INPUT DATA Block Start

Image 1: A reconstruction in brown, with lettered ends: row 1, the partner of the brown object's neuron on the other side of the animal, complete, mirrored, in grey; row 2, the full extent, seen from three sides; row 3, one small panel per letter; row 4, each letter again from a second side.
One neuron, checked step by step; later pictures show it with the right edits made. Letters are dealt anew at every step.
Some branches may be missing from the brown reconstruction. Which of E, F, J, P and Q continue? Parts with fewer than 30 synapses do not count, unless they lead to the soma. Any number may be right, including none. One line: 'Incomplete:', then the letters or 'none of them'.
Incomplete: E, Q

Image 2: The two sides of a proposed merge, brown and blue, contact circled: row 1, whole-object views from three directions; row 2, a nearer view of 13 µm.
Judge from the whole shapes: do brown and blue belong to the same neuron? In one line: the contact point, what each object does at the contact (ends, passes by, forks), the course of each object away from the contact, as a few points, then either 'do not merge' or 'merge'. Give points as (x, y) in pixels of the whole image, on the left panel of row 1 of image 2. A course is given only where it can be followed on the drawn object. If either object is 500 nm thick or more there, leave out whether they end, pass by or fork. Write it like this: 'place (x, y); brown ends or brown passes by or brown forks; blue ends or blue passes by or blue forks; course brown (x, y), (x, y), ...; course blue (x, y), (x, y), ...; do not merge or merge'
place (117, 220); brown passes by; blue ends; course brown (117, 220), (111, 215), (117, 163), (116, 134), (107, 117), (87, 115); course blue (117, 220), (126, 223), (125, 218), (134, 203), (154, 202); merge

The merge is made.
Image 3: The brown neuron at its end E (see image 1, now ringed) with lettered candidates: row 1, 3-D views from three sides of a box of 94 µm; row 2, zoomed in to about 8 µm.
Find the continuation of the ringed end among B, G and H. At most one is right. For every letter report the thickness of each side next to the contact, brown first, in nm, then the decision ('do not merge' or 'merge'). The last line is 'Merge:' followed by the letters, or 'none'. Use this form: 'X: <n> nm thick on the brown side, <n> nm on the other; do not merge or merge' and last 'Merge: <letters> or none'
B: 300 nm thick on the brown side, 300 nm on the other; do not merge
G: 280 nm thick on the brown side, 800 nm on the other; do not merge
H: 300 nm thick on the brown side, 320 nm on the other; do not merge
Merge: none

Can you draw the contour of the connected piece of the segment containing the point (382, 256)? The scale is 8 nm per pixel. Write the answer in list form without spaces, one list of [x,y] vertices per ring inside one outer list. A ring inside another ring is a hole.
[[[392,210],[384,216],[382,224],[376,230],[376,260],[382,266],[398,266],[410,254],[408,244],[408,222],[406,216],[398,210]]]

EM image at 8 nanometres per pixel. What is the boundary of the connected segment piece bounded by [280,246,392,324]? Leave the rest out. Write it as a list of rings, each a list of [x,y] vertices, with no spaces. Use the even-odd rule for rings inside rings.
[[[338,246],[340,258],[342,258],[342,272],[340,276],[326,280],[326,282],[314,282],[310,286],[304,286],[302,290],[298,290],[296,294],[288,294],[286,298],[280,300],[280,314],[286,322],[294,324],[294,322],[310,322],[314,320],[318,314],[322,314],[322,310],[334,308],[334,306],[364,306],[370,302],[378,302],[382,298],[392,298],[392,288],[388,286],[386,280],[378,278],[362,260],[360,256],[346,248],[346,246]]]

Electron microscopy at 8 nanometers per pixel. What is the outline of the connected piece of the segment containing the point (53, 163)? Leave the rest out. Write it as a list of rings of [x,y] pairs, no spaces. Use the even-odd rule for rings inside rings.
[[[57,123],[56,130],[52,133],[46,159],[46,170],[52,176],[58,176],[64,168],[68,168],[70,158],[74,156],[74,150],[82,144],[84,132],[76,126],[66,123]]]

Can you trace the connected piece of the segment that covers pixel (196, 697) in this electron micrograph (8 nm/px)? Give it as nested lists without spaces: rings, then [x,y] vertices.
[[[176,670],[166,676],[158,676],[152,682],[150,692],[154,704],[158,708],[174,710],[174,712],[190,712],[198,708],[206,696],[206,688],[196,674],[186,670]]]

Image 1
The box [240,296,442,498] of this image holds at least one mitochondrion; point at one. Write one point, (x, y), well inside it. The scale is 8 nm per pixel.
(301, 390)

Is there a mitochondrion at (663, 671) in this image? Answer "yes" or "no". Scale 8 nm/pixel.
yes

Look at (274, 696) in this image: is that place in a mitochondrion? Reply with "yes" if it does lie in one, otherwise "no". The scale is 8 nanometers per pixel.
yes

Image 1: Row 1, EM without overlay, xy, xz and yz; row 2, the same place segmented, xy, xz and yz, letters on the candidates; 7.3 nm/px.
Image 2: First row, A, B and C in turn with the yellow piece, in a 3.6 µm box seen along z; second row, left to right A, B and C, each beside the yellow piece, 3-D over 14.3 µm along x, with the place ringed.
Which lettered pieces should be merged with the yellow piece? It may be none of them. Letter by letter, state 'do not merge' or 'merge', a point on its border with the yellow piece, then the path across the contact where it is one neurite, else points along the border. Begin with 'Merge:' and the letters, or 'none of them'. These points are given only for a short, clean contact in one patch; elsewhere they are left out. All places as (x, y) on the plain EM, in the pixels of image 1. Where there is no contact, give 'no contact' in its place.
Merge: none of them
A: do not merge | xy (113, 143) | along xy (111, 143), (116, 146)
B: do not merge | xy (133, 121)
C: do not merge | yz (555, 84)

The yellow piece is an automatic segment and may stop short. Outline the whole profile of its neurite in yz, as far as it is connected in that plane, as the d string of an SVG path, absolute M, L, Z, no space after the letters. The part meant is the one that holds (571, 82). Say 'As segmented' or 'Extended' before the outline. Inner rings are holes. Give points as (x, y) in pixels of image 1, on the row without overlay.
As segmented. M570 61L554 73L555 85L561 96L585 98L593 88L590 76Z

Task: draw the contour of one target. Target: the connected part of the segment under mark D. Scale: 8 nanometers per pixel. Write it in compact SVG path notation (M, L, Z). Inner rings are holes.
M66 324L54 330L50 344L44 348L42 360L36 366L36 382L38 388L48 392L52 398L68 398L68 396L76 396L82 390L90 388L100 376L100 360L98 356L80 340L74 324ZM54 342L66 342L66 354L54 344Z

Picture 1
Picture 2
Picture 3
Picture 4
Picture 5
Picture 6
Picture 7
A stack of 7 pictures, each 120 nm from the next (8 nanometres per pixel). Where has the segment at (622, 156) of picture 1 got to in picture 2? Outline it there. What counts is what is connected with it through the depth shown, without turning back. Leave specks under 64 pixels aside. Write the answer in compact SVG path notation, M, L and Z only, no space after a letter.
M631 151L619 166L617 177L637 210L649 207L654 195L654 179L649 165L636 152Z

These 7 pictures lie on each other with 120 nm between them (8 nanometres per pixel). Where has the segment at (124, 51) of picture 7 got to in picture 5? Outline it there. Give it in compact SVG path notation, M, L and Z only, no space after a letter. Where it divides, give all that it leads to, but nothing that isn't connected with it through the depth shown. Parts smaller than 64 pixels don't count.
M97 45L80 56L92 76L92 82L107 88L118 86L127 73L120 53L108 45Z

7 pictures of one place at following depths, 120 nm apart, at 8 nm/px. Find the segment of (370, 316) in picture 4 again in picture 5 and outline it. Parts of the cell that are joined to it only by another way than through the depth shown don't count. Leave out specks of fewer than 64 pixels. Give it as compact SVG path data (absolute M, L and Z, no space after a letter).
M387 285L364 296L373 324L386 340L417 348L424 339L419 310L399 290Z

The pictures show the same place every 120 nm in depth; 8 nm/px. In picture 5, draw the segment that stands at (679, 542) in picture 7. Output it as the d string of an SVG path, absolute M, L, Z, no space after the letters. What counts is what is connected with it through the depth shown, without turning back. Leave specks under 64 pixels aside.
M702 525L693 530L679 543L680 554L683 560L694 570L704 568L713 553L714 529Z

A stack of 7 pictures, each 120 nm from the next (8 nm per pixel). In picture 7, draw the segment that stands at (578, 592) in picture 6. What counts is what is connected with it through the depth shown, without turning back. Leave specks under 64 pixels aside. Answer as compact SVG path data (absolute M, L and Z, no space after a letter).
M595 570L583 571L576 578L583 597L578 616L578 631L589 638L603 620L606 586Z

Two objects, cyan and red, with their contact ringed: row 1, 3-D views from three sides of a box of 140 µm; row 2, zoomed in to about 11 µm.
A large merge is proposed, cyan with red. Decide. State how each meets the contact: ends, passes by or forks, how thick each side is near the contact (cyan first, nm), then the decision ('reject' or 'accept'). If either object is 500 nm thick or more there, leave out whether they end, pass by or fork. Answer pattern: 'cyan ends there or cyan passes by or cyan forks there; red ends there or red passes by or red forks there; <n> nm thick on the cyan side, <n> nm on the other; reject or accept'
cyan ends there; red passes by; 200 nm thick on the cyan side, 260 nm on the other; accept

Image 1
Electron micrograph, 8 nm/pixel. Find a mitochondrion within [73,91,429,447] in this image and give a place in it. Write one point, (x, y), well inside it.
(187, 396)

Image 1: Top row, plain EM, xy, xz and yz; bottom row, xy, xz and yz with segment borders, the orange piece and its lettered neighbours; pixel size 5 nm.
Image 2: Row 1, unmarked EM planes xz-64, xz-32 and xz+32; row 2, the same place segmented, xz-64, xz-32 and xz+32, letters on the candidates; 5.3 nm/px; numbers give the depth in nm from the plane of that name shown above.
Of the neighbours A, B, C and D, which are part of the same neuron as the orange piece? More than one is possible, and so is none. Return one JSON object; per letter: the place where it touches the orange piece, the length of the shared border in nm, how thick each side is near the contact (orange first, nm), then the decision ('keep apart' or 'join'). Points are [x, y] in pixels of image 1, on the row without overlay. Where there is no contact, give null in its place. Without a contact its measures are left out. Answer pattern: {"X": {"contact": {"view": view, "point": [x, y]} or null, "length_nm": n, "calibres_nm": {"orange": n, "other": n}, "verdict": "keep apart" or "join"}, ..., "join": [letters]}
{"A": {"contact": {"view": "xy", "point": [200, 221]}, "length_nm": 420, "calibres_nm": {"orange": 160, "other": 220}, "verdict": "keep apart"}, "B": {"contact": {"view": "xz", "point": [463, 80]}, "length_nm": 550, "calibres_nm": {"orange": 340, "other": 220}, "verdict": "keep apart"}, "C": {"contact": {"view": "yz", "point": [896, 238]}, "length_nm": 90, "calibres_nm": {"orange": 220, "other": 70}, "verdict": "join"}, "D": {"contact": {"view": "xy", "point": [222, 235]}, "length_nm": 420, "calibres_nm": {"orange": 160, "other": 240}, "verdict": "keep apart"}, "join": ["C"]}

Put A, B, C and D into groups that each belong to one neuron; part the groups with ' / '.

INPUT DATA Block End

:: WHAT IS EXPECTED ::
Word for word, output the lines of the data from its first line through the line where "Image 2: The" appears, and stop there.

:: YOUR RESPONSE ::
Image 1: A reconstruction in brown, with lettered ends: row 1, the partner of the brown object's neuron on the other side of the animal, complete, mirrored, in grey; row 2, the full extent, seen from three sides; row 3, one small panel per letter; row 4, each letter again from a second side.
One neuron, checked step by step; later pictures show it with the right edits made. Letters are dealt anew at every step.
Some branches may be missing from the brown reconstruction. Which of E, F, J, P and Q continue? Parts with fewer than 30 synapses do not count, unless they lead to the soma. Any number may be right, including none. One line: 'Incomplete:', then the letters or 'none of them'.
Incomplete: E, Q

Image 2: The two sides of a proposed merge, brown and blue, contact circled: row 1, whole-object views from three directions; row 2, a nearer view of 13 µm.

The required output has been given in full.